Instructions for the task - Render as a numbered list, omitting blank lines, only the entries starting at the line containing "What is the front-facing" and ending at the line containing "Answer: front-left".

Data -
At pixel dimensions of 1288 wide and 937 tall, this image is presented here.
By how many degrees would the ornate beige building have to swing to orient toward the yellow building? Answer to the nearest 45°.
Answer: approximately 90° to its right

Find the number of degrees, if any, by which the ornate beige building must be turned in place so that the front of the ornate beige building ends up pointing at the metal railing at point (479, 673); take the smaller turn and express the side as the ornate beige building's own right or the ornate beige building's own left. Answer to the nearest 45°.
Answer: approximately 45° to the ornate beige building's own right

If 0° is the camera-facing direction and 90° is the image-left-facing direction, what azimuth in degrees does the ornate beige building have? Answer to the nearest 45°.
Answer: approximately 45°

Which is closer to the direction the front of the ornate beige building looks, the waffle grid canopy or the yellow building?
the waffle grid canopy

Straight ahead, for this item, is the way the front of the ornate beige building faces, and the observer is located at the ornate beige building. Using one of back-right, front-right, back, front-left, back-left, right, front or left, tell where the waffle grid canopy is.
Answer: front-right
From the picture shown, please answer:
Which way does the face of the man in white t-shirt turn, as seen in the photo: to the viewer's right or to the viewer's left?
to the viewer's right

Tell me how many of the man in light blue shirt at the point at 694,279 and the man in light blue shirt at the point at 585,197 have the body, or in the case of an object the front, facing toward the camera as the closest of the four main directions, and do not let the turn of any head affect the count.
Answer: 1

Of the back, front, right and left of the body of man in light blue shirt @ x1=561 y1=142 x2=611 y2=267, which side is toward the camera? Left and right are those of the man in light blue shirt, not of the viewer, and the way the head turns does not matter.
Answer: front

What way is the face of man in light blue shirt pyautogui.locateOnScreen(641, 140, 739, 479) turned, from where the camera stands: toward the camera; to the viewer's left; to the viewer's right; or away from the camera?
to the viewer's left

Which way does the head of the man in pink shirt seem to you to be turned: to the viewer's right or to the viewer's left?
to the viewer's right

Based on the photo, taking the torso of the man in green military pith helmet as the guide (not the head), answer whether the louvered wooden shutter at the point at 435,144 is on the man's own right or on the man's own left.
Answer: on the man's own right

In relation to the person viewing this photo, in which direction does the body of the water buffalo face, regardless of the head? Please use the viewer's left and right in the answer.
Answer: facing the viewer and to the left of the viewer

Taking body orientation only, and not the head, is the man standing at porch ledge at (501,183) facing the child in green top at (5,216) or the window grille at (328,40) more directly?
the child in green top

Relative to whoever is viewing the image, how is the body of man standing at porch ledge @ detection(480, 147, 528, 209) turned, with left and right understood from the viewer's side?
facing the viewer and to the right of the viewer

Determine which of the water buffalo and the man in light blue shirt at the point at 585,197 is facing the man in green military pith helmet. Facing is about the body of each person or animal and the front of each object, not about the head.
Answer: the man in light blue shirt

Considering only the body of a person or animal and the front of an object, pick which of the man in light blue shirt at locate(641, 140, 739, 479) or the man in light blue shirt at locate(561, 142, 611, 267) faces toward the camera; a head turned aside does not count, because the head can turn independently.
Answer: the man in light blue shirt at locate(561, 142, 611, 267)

* * *

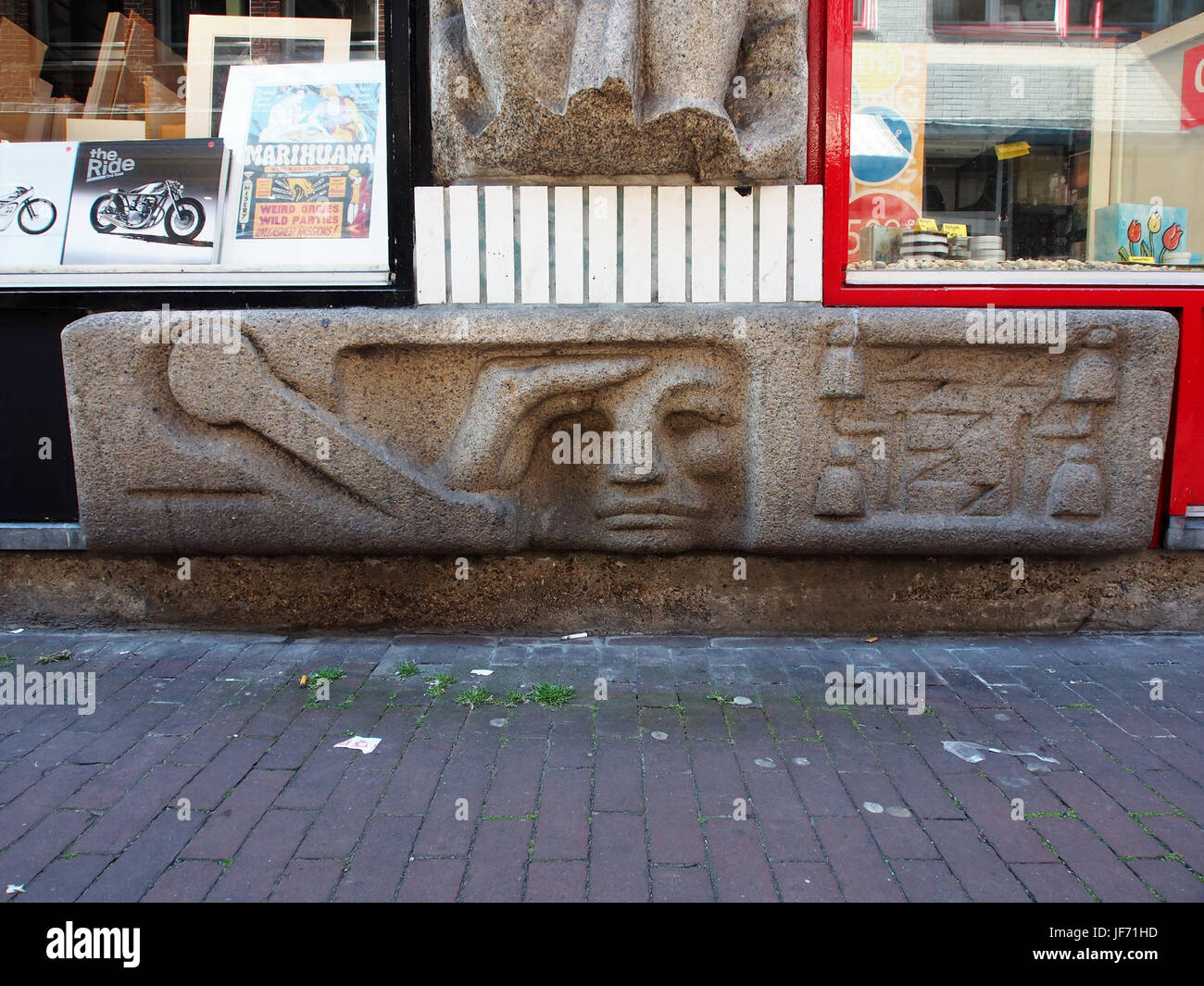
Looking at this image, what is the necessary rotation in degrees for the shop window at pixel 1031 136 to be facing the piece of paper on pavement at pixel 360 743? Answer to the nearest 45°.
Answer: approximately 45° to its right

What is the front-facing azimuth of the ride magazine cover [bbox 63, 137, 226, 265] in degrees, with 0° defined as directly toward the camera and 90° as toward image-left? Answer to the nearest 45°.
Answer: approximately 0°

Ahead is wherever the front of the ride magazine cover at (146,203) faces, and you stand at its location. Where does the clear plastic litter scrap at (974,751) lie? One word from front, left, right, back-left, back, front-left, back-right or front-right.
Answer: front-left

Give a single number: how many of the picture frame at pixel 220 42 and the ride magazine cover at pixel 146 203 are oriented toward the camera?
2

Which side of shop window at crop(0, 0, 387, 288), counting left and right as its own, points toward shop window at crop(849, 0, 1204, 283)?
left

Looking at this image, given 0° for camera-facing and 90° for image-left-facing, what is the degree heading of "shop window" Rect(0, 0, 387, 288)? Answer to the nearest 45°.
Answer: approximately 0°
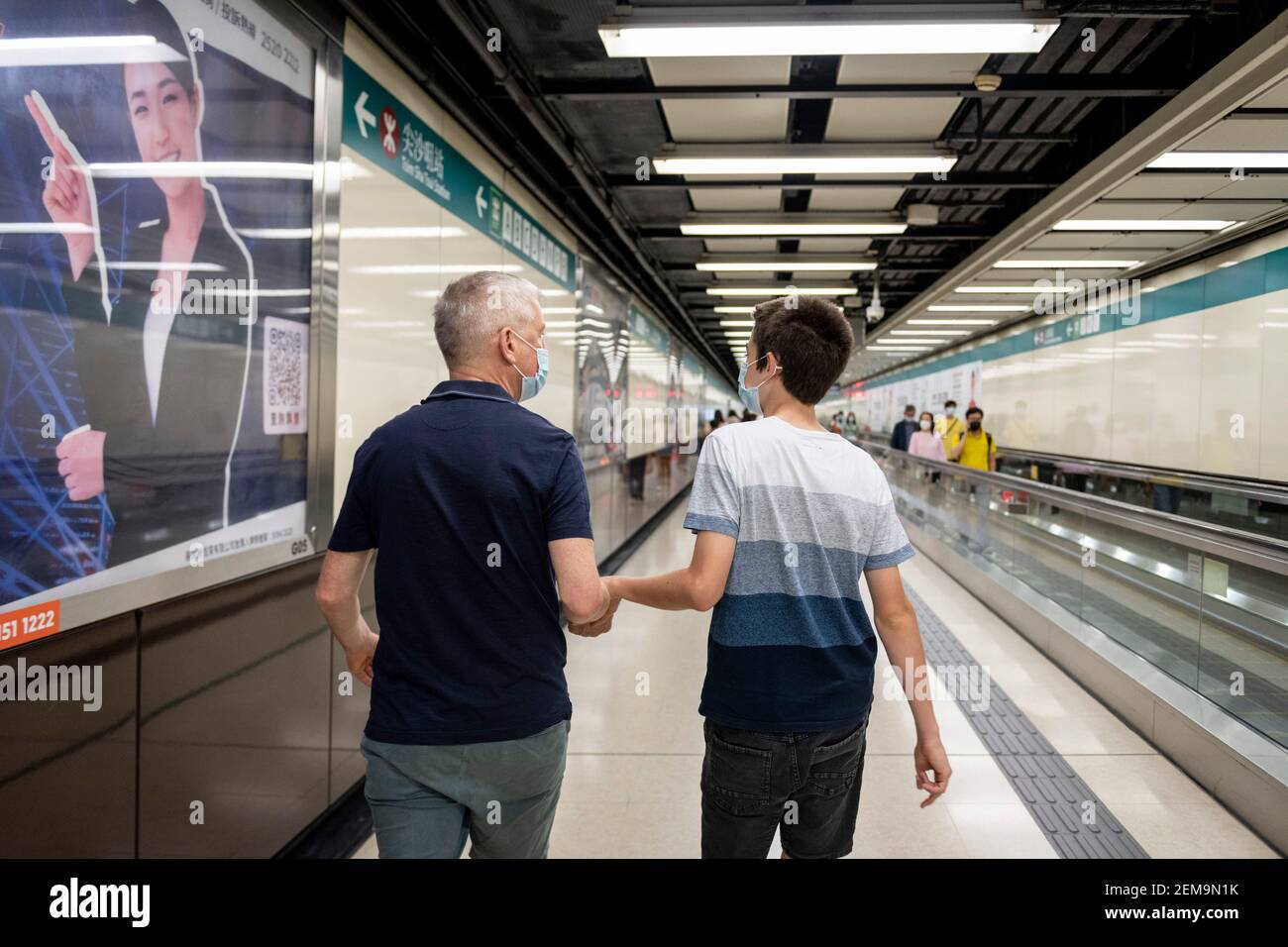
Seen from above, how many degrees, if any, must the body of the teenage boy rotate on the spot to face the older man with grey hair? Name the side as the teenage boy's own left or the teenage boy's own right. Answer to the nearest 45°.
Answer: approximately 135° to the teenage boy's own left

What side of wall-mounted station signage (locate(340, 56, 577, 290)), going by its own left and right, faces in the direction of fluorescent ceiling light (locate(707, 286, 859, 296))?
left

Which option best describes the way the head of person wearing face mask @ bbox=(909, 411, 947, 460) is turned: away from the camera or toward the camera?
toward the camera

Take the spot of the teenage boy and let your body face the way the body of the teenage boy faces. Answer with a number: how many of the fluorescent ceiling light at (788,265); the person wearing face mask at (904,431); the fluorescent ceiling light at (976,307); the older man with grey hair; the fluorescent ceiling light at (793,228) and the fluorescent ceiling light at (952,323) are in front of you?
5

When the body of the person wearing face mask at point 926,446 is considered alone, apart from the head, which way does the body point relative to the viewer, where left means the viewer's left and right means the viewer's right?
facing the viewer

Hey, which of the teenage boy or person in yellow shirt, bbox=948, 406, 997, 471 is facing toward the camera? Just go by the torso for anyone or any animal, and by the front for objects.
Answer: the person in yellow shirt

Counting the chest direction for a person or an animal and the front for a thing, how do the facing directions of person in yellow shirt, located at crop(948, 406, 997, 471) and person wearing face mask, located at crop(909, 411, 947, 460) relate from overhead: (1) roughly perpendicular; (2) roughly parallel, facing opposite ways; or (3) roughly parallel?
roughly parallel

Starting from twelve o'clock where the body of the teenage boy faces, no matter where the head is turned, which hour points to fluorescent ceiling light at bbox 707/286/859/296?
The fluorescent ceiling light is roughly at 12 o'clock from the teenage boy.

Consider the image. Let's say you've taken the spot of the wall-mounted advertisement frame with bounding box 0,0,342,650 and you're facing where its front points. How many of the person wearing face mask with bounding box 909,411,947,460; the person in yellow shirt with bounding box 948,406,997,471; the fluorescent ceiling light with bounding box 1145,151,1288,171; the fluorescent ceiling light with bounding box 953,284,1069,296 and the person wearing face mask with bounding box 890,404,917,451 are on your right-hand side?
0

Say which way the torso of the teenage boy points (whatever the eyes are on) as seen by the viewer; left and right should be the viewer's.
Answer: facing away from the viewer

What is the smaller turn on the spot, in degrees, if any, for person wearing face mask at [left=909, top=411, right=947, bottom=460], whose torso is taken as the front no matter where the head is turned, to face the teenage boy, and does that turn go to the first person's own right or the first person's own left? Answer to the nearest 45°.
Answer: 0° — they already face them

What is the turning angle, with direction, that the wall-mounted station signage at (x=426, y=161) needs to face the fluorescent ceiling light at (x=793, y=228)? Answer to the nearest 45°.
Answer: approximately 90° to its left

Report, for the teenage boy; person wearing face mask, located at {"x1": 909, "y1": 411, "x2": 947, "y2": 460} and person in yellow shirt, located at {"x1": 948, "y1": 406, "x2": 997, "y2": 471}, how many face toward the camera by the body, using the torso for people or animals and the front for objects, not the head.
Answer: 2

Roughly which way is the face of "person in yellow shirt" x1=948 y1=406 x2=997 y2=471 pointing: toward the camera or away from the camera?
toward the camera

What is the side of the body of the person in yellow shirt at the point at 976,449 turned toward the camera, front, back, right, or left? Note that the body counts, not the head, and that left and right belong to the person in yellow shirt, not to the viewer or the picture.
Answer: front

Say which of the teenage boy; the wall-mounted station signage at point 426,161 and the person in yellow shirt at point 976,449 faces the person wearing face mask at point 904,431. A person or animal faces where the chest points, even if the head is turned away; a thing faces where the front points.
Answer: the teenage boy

==

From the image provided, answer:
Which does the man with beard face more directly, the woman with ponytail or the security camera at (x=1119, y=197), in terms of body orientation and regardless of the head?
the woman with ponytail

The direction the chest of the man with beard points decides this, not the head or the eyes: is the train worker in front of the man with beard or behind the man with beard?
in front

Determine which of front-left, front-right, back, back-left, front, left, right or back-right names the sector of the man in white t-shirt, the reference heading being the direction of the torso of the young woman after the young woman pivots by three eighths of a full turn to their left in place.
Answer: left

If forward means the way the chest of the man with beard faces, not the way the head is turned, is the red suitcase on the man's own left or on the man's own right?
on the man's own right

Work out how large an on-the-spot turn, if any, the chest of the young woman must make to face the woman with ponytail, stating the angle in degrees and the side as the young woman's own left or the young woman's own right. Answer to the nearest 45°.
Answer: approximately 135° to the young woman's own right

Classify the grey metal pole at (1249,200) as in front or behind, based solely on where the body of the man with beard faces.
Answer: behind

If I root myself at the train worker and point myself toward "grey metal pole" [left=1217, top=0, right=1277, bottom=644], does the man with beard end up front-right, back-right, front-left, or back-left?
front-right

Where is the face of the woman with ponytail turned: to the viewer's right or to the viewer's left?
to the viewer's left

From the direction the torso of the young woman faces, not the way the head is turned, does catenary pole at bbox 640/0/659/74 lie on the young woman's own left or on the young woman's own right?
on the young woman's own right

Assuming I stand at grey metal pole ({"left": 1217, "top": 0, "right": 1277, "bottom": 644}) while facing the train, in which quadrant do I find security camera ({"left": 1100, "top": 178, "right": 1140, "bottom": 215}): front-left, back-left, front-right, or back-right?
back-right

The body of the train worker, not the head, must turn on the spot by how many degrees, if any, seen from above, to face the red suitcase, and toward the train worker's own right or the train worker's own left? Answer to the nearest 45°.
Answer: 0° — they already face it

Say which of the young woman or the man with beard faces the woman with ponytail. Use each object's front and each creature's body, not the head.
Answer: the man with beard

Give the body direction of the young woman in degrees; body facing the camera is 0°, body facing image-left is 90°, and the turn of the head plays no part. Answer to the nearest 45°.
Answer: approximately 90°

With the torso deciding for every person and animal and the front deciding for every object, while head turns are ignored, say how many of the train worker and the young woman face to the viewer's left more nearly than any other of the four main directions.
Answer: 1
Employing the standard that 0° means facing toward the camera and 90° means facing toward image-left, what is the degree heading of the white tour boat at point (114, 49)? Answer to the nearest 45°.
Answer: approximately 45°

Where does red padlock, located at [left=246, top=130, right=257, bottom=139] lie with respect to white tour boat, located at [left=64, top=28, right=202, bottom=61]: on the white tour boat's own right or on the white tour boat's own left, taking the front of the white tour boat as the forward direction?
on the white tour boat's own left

Written solution -
1. What is the front-facing azimuth of the ride magazine cover [bbox 63, 137, 226, 265] in degrees, with 0° defined as directly toward the camera and 90° as toward image-left? Answer to the nearest 45°.
2. Answer: approximately 0°
3. Ahead is wherever the front of the ride magazine cover at (146,203) faces, and you stand at its location. Where does the clear plastic litter scrap at (974,751) lie? One word from front, left, right, back-left, back, front-left, back-right or front-right.
4. Answer: front-left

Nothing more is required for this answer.